Others, however, believe a blanket ban is the only way to ensure ransomware hackers can’t continue to line their pockets — at least in the short term.

Allan Liska, a threat intelligence analyst at Recorded Future, has long opposed banning ransom payments — but now believes that for as long as ransom payments remain lawful, cybercriminals will do whatever it takes to collect them.

“I’ve resisted the idea of blanket bans on ransom payments for years, but I think that has to change,” Liska told TechCrunch. “Ransomware is getting worse, not just in the number of attacks but in the aggressive nature of the attacks and the groups behind them.”
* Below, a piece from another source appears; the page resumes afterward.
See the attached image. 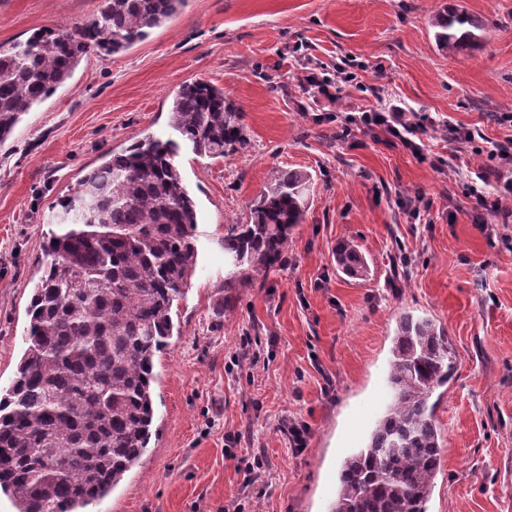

“A ban on ransom payments will be painful and, if history is any guide, will likely lead to a short-term increase in ransomware attacks, but it seems like this is the only solution that has a chance of long-term success at this point,” said Liska.

While more victims are realizing that paying the hackers cannot guarantee the safety of their data, it’s clear that these financially motivated cybercriminals aren’t giving up their lavish lifestyles anytime soon. Until then, ransomware attacks will remain a major money-making exercise for the hackers behind them.